すなわち、汐姉に誓うと言う事は『ボコボコ、シカト、何でもこい』を約束したも同然の事なのである。
「……オカマにならないとしても、お前が元晴を好きになる事はないよな?」
「なっ、ないに決まってるでしょ! 好きになるなんて天地がひっくり返ってもない!」
「……ふふ。大袈裟だな、その例えは」
「……なんで嬉しそうなの?」
「……」
うわっ。一気に不機嫌顔になった。こっちを睨みつけているような気もしないではない。……って、よく分からないし。
「……な、何か勘に障る事でも言った?」
「だからお前は鈍感なんだ。……はあ」
「す、すみません……」
溜め息をつかれてしまっては、謝るしかない。笑顔の理由も分からないんじゃ、鈍感って言われるのも仕方ないか。
「なんか、ごめんね?」
「……まあ、いい。鈍感なのは知ってるから、今更だ。だが、このまま許すのも、なんとなく癪だ」
「なんとなくですか……」
「罰として、私と明日の学園祭を回ると約束しろ」
……え? それ罰ですか? むしろこちらとしては嬉しい限りなんですが。
「……嫌か? もしかして、先約がある?」
「ない。あったとしても断る」
「いや、そこまで優先してくれなくてもいいんだが……。でも、優遇されるのも悪い気分ではないな」
無表情ながらも、どことなく嬉しそうな彼女。
むう。またまたよく分かんないけど、千歳がいいならいいか。
「あ、僕、明日の午前は働き詰めだからさ。午後からでいい?」
「ああ。私も午前は働くからな。では、ここは危ないから、私が秋の教室まで迎えに行く。それでいいか?」
「うん、いいよ」
ここが危ないと言うのは僕も同意出来る。理由は簡単。ミイラの変態がいるからだ。いやはや、困ったものである。あーあ、本当に死んでくれたらいいのに。
「……秋、その笑顔は止めろ。どす黒く感じる」
「え、嘘。玲奈さんに怒られるかも。『アキは神秘的なイメージで売り出すから、変な笑い方しないでよ』って言われてるのに」
頬をペチペチと叩き、引き締める。変態が絡むと、どうしても思考が危なくなってしまう。自重自重。
「さあ、もう行け。そろそろ汐先輩達が心配する」
「んー、そうだね」
立ち上がり、ホコリや汚れを落とすようにスカートを叩く。汚したら桐谷さんに怒られる危険があるからだ。
「じゃあ、帰るよ。出口はどこ?」
「ここだ」
彼女が椅子の後ろの暗幕を持ち上げた。眩い光が、暗闇に慣れた目を刺激する。
「うわー……。凄い分かりにくい出口」
「ここまでたどり着かないと、半永久的に彷徨う事になる。

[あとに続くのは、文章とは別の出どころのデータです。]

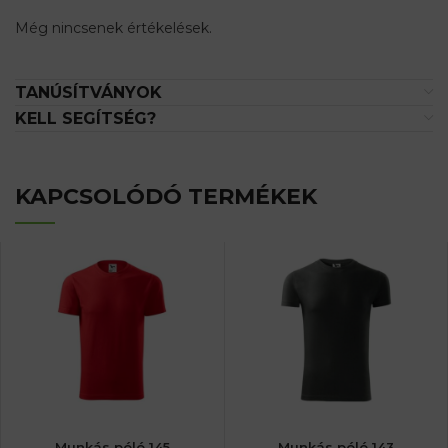
Még nincsenek értékelések.
TANÚSÍTVÁNYOK
KELL SEGÍTSÉG?
KAPCSOLÓDÓ TERMÉKEK
Munkás póló 145
Munkás póló 143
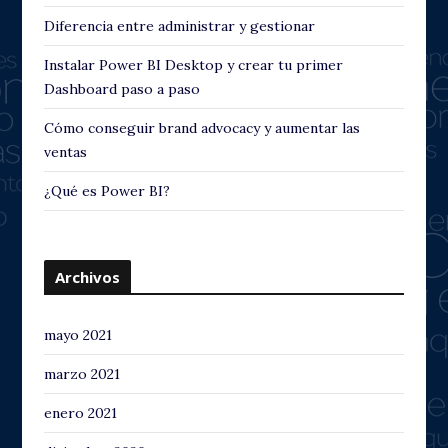
Diferencia entre administrar y gestionar
Instalar Power BI Desktop y crear tu primer
Dashboard paso a paso
Cómo conseguir brand advocacy y aumentar las
ventas
¿Qué es Power BI?
Archivos
mayo 2021
marzo 2021
enero 2021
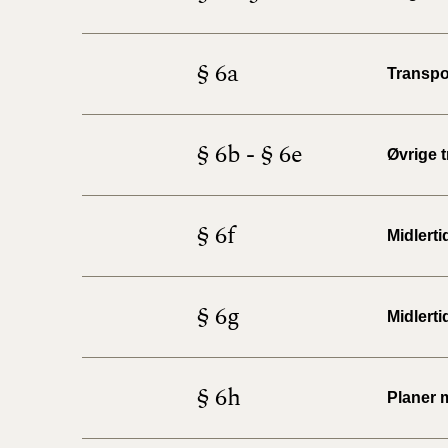
§ 6a
Transpo
§ 6b - § 6e
Øvrige 
§ 6f
Midlert
§ 6g
Midlerti
§ 6h
Planer 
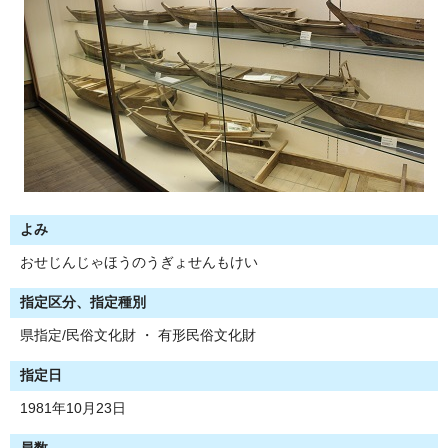
よみ
おせじんじゃほうのうぎょせんもけい
指定区分、指定種別
県指定/民俗文化財 ・ 有形民俗文化財
指定日
1981年10月23日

係員に言えば途中退場出来るが」
「係員いたの?」
少なくとも、僕が通っていた道に係員らしき人はいなかったんだけど。
「ああ。場の雰囲気を壊さないように、お化けの仮装をしているからな」
「分かりにくいわ!」
「遍と環の提案だ」
「ああ、納得……」
あの二人、腹黒そうで悪知恵が働きそうだし、悪巧みとか好きそうだし、笑顔で悪質な事を言うところとか、気が合いそうだもんなあ。あれ? 全部の単語に『悪』が付いてるよ? って言うか僕、何気に酷い?

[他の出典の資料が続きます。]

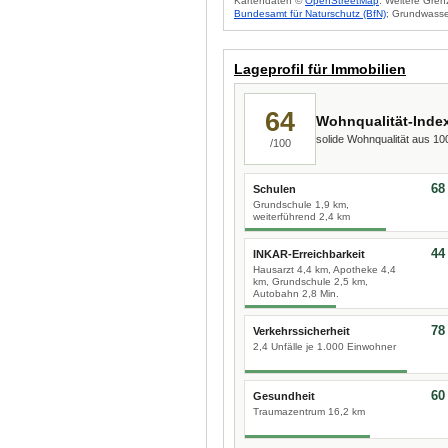
Kartendaten ©
OpenStreetMap
. Weitere Gren
Bundesamt für Naturschutz (BfN)
; Grundwasse
Lageprofil für Immobilien
64
Wohnqualität-Inde
solide Wohnqualität aus 1
/100
68
Schulen
Grundschule 1,9 km,
weiterführend 2,4 km
44
INKAR-Erreichbarkeit
Hausarzt 4,4 km, Apotheke 4,4
km, Grundschule 2,5 km,
Autobahn 2,8 Min.
78
Verkehrssicherheit
2,4 Unfälle je 1.000 Einwohner
60
Gesundheit
Traumazentrum 16,2 km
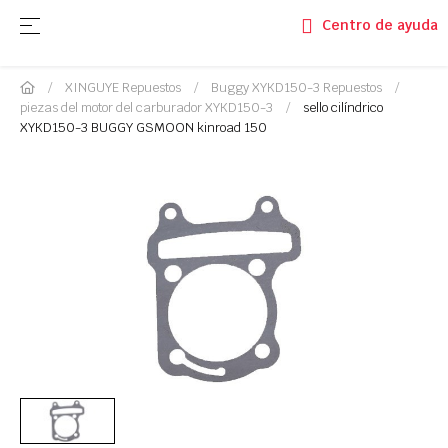
Navegación de palanca
☰
Centro de ayuda
XINGUYE Repuestos
Buggy XYKD150-3 Repuestos
piezas del motor del carburador XYKD150-3
sello cilíndrico
XYKD150-3 BUGGY GSMOON kinroad 150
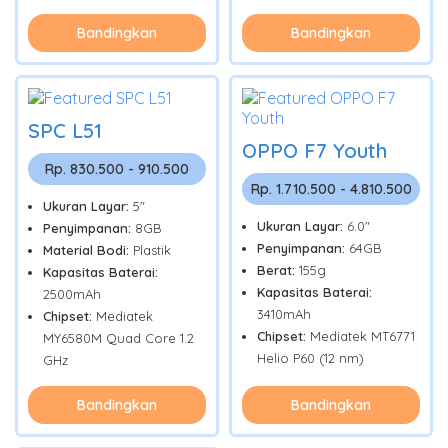
Bandingkan
Bandingkan
SPC L51
OPPO F7 Youth
Rp. 830.500 - 910.500
Rp. 1.710.500 - 4.810.500
Ukuran Layar:
5"
Ukuran Layar:
6.0"
Penyimpanan:
8GB
Penyimpanan:
64GB
Material Bodi:
Plastik
Berat:
155g
Kapasitas Baterai:
Kapasitas Baterai:
2500mAh
3410mAh
Chipset:
Mediatek
Chipset:
Mediatek MT6771
MY6580M Quad Core 1.2
Helio P60 (12 nm)
GHz
Bandingkan
Bandingkan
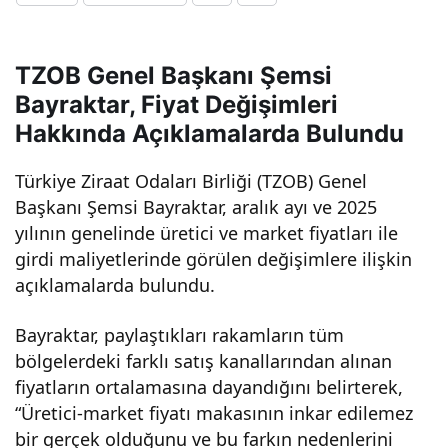
Üret
TZOB Genel Başkanı Şemsi
icid
Bayraktar, Fiyat Değişimleri
Hakkında Açıklamalarda Bulundu
e
Türkiye Ziraat Odaları Birliği (TZOB) Genel
Zam
Başkanı Şemsi Bayraktar, aralık ayı ve 2025
yılının genelinde üretici ve market fiyatları ile
Şam
girdi maliyetlerinde görülen değişimlere ilişkin
açıklamalarda bulundu.
piyo
Bayraktar, paylaştıkları rakamların tüm
bölgelerdeki farklı satış kanallarından alınan
nu
fiyatların ortalamasına dayandığını belirterek,
“Üretici-market fiyatı makasının inkar edilemez
Belli
bir gerçek olduğunu ve bu farkın nedenlerini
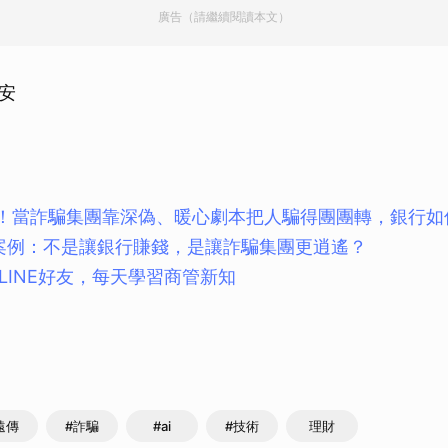
廣告（請繼續閱讀本文）
安
 億！當詐騙集團靠深偽、暖心劇本把人騙得團團轉，銀行如何
成功案例：不是讓銀行賺錢，是讓詐騙集團更逍遙？
LINE好友，每天學習商管新知
遠傳
#詐騙
#ai
#技術
理財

「ま、いいからさっさと出ろ。早くしないと環が犬の耳カチューシャをつけて追いかけてくるか、元晴が地の果てまで追いかけてくるぞ」
「どっちも嫌だ! って言うか環、犬の耳カチューシャつけてんの!?」
「狼男の設定だからな。遍の雪女は迫力があって怖いぞ。見なかったのか?」
ああ、そう言えば見たような見ていないような。変態ミイラに追いかけられてよく見なかったよ。早く死なないかな、あの変質者。
「また黒い……」
千歳の呟きは、僕の耳に入らなかった。
何にしても、明日が待ち遠しいくてしょうがない。
……あ。でも、それってデートになるのかな? ……ふ、深くは考えない事にしよう。うん。